Saved entries:
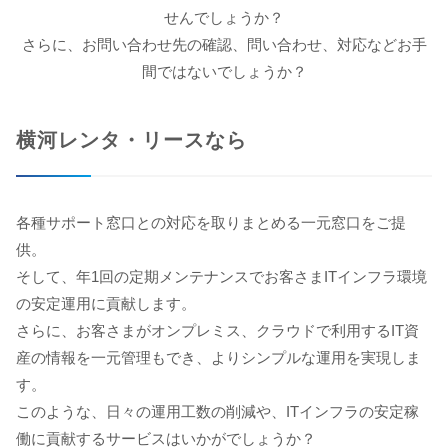
せんでしょうか？
さらに、お問い合わせ先の確認、問い合わせ、対応などお手
間ではないでしょうか？
横河レンタ・リースなら
各種サポート窓口との対応を取りまとめる一元窓口をご提
供。
そして、年1回の定期メンテナンスでお客さまITインフラ環境
の安定運用に貢献します。
さらに、お客さまがオンプレミス、クラウドで利用するIT資
産の情報を一元管理もでき、よりシンプルな運用を実現しま
す。
このような、日々の運用工数の削減や、ITインフラの安定稼
働に貢献するサービスはいかがでしょうか？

Requirement.
Would you please repeat each record exactly? Leave the pictures out.

Written response.
せんでしょうか？
さらに、お問い合わせ先の確認、問い合わせ、対応などお手
間ではないでしょうか？
横河レンタ・リースなら
各種サポート窓口との対応を取りまとめる一元窓口をご提
供。
そして、年1回の定期メンテナンスでお客さまITインフラ環境
の安定運用に貢献します。
さらに、お客さまがオンプレミス、クラウドで利用するIT資
産の情報を一元管理もでき、よりシンプルな運用を実現しま
す。
このような、日々の運用工数の削減や、ITインフラの安定稼
働に貢献するサービスはいかがでしょうか？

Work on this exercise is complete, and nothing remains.